Abraaj is now embarking on a sustainable-development investing campaign, internally known as "impact investing," which Mr. Naqvi defines as "making a return while doing good for society." Many of these investments are being made in clean energy and health care, and his enthusiasm for them earned him a spot on the board of the United Nations Global Compact, an initiative to encourage businesses to adopt sustainable and socially responsible policies.

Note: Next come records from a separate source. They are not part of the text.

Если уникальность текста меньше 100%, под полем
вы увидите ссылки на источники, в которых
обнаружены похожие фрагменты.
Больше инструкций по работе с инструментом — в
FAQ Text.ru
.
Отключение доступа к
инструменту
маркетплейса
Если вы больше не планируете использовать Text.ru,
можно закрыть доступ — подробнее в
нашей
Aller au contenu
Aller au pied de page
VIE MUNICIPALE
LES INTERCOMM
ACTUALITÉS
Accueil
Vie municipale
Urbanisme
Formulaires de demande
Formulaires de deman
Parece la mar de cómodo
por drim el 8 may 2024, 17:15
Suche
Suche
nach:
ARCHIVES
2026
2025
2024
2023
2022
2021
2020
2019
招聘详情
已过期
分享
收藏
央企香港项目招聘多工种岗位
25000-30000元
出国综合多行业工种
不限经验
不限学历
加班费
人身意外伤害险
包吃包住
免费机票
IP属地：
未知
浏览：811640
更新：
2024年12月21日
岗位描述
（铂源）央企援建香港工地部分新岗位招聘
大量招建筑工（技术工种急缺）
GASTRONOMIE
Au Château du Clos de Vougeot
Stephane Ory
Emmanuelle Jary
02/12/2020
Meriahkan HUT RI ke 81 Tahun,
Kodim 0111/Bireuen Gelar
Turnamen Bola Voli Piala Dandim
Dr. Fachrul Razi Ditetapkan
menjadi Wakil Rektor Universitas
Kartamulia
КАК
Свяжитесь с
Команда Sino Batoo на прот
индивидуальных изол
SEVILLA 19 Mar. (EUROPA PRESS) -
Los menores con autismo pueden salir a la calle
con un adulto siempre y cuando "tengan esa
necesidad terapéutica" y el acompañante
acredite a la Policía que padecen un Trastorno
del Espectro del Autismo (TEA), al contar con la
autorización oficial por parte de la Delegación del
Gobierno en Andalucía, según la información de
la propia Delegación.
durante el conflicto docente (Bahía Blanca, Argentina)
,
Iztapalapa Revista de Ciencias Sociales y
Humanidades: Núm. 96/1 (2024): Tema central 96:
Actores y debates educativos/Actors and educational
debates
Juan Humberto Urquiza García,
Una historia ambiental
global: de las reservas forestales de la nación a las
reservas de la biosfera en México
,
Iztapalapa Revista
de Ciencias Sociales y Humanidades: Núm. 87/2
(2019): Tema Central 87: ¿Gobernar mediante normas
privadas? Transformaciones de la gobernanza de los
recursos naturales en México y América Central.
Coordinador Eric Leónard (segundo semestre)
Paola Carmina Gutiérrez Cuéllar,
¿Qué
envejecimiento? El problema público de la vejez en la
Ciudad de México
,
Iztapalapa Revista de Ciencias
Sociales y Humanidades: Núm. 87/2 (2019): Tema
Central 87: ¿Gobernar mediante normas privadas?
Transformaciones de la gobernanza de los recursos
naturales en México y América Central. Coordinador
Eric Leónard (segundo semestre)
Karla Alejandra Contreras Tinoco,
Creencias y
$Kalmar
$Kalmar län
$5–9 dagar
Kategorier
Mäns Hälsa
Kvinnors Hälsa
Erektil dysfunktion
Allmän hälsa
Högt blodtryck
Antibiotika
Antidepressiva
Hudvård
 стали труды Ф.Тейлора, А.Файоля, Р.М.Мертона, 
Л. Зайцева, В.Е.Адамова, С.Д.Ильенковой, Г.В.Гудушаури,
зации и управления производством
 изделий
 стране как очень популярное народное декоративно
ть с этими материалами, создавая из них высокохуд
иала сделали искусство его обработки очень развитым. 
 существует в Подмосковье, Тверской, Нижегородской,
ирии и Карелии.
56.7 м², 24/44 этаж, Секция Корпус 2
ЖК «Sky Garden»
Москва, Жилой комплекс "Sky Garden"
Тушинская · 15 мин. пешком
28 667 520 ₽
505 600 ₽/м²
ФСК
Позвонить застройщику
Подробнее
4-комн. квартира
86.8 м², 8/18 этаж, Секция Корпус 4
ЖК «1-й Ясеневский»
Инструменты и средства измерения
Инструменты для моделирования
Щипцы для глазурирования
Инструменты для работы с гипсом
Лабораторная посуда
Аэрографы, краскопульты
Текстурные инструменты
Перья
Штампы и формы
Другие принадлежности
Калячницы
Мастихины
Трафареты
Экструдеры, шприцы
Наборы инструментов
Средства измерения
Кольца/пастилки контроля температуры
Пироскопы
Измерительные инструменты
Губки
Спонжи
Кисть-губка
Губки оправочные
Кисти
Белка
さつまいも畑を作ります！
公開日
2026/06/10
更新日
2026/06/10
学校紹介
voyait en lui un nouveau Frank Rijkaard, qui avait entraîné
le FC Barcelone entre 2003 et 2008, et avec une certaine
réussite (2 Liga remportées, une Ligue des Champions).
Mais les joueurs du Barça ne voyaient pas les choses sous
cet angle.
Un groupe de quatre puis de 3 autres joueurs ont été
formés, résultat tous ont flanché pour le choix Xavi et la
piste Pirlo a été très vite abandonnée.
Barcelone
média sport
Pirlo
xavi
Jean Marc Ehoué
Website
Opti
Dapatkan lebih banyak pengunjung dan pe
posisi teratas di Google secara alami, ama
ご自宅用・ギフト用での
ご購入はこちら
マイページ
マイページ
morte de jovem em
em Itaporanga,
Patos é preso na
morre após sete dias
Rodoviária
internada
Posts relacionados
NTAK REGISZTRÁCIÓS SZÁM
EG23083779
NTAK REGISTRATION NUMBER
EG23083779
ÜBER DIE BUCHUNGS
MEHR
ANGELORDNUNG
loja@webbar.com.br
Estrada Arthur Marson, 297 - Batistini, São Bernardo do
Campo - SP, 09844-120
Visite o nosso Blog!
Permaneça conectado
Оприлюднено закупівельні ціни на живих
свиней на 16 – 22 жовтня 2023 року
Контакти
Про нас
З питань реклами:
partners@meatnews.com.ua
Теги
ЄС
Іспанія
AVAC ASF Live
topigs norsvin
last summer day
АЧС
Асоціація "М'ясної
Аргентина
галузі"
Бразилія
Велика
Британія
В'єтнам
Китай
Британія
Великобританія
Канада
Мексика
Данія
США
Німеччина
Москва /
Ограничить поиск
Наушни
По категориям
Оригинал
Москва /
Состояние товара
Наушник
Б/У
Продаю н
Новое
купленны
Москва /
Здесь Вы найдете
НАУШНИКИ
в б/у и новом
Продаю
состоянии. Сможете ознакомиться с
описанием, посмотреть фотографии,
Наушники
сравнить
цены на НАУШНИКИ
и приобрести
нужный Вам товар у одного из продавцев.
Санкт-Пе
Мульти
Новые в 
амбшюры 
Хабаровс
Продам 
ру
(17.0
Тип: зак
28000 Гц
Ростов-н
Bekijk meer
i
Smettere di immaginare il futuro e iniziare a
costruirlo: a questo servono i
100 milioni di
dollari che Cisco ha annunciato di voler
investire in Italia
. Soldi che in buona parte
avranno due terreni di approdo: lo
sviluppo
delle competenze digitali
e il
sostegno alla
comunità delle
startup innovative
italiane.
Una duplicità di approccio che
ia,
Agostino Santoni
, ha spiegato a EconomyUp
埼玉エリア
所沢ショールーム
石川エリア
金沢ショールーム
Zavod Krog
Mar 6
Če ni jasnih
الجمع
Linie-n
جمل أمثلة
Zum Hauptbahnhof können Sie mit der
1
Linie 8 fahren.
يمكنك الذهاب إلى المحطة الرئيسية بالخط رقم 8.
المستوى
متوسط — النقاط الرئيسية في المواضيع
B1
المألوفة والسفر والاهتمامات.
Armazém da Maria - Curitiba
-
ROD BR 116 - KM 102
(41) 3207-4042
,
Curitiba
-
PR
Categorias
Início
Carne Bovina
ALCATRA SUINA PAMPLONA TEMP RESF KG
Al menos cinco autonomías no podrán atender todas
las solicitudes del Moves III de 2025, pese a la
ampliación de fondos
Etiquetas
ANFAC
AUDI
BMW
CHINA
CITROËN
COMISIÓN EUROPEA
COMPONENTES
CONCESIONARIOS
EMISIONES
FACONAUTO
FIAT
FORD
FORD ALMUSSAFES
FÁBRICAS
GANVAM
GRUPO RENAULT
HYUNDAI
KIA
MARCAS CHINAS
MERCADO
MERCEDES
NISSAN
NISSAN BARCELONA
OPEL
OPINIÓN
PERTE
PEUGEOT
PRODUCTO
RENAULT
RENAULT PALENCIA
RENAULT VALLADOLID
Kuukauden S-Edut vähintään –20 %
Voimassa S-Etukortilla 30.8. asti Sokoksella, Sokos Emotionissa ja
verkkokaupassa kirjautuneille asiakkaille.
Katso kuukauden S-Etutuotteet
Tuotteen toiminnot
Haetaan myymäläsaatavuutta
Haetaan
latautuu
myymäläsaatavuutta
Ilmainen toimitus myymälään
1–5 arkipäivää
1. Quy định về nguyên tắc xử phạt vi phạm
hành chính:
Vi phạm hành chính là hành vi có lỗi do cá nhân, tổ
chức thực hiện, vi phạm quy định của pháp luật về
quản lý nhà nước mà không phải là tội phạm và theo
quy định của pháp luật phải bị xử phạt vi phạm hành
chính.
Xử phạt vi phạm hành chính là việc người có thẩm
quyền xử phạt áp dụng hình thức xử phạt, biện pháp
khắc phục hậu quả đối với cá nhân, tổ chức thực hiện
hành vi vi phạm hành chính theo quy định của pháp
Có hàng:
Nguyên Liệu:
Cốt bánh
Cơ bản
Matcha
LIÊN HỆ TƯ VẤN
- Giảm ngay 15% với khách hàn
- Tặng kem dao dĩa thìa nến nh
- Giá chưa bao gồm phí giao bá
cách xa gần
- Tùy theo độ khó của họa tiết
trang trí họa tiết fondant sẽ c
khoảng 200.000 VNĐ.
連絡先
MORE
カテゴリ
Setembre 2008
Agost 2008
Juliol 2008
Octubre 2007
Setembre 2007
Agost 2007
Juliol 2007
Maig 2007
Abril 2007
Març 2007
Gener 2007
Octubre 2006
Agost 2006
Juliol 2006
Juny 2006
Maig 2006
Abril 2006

I ask Mr. Naqvi if impact investing is a heroic, feel-good idea that doesn't work, in the sense that investors typically want the highest returns possible on their investment, and damn the consequences. He strongly disagrees, citing Unilever as an example of successful stakeholder engagement, where maximizing investor returns is not necessarily the priority. "Unilever is geared to a social message," he says. "Lifebuoy is not just about selling soap; it's about creating hygienic conditions."

Mr. Naqvi is probably one of Pakistan's richest men and is giving his wealth away. His family founded the Aman Foundation in Pakistan and endowed it with $120-million, which is used to subsidize health, education and women's-empowerment charities.

In spite of his gruelling schedule, he shows no sign of slowing down. There's too much money to make, too much money to give away, more work to be done to cement Abraaj's reputation as a competitor to the world's biggest – and largely Western – PE funds. "Retirement? That's up to the big boss," he says, pointing a finger to the sky.